■ TO DO:
(a) From the column about being tokhanged, list every place in the Philippines that it names.
(b) Write out the portion of the column on being tokhanged that opens with the words containing "Sun.Star Cebu" and closes with "join her sister.", keeping every word as it appears.
#### PASSAGE
Sun.Star Cebu

Being tokhanged and other fates

- FRANK MALILONG fmmalilong@yahoo.com

Amnesty Internatio­nal claims that most of the deaths that occured in the war against drugs were State-sponsored executions, an accusation that the government vehemently, sometimes angrily, denies

While having lunch in a fast food restaurant in Zurich last year, an Asian-looking waitress approached us to ask if we were Filipinos. When we said yes and that we were from Cebu, her eyes gleamed and she started talking in Bisaya. She was originally from northern Luzon, she said, but worked in Cebu for two years before moving to Mindoro to join her sister.

She has been in Zurich for more than five years and has not gone home even once. Why, I asked her. “I fear for my safety,” she replied. “There were many drug addicts where I came from.

“But I will go home, maybe next year. Now that Duterte is the president, our drug problem should finally be solved.”

At the train station in Vienna three days earlier, we met another Filipino who shared the same optimism. His father, who worked at the Philippine embassy in Vienna until he retired, was able to secure permanent Austrian residence for the entire family, except for the youngest son, who was a drug addict.

My new acquaintan­ce was married to a Cebuana from Pardo and she was taking the same train to Zurich with their eight-year-old daughter while he stayed behind to spend more time together with his siblings and his mother. The couple had moved to Switzerlan­d because “the pay was almost double.”

“I am very happy that Duterte is now the president,” he told me. “Now I can go home.”

“Home” was Pampanga. He has not been there, he said, for five years because of his addict brother, who did not only sell all their family’s properties to support his vice but was also violent and had threatened all of them because they refused to give to him the certificat­e of title to their ancestral home.
########
#### PROVIDED RECORDS
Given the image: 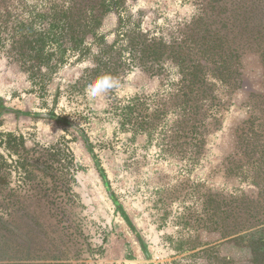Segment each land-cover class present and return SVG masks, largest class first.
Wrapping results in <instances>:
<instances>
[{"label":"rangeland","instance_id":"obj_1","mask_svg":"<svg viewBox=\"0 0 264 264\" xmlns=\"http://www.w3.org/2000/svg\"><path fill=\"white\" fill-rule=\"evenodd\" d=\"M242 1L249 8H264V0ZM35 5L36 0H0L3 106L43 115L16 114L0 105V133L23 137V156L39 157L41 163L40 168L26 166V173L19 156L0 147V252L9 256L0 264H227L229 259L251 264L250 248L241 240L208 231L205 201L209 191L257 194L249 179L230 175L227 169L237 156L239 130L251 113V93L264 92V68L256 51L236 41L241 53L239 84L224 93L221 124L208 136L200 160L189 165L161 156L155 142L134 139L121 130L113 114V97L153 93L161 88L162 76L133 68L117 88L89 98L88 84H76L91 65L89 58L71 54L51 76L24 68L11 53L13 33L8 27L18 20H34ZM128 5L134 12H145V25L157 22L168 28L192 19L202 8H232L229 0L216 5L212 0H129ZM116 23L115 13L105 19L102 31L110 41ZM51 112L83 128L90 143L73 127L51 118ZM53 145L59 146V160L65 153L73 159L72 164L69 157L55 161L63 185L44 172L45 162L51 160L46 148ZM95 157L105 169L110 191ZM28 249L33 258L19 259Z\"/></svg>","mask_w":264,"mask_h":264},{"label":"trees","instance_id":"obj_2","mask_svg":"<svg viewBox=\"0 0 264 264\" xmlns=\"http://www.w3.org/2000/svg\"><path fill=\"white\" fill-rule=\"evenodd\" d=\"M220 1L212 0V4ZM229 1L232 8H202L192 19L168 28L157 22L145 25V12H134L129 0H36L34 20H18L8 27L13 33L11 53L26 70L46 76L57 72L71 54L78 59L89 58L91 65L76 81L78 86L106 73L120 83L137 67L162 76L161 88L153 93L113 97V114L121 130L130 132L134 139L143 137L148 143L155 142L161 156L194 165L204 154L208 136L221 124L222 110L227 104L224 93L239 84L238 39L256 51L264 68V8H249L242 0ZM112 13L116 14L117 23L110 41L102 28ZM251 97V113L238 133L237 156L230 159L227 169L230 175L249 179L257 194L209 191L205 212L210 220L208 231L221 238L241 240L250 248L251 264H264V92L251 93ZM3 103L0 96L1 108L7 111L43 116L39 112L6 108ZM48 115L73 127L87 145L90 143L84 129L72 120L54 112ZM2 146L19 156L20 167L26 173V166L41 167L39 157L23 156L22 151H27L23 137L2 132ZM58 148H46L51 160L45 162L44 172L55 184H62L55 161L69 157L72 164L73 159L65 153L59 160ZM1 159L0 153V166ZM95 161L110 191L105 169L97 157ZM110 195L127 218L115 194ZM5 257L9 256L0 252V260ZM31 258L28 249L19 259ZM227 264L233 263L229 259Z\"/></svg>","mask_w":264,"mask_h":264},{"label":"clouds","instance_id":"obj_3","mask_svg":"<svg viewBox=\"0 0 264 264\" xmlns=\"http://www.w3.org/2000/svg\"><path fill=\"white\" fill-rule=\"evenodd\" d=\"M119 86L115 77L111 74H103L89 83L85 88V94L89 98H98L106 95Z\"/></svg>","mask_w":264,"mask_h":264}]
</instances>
########
#### PROVIDED RECORDS
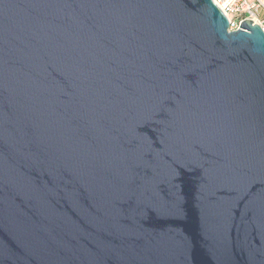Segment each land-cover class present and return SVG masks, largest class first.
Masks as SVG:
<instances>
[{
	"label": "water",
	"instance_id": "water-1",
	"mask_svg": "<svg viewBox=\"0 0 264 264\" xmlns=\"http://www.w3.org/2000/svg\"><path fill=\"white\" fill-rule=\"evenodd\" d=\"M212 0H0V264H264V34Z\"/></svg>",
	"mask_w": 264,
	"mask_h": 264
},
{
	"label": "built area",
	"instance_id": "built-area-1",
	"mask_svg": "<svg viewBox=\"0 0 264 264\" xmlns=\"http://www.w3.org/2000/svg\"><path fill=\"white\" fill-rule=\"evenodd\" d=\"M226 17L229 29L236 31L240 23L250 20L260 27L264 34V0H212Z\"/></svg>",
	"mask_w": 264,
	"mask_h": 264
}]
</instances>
########
■ EXERCISE SOLUTIONS:
(a) Cebu, northern Luzon, Mindoro, Pardo, Pampanga

(b)
Sun.Star Cebu

Being tokhanged and other fates

- FRANK MALILONG fmmalilong@yahoo.com

Amnesty Internatio­nal claims that most of the deaths that occured in the war against drugs were State-sponsored executions, an accusation that the government vehemently, sometimes angrily, denies

While having lunch in a fast food restaurant in Zurich last year, an Asian-looking waitress approached us to ask if we were Filipinos. When we said yes and that we were from Cebu, her eyes gleamed and she started talking in Bisaya. She was originally from northern Luzon, she said, but worked in Cebu for two years before moving to Mindoro to join her sister.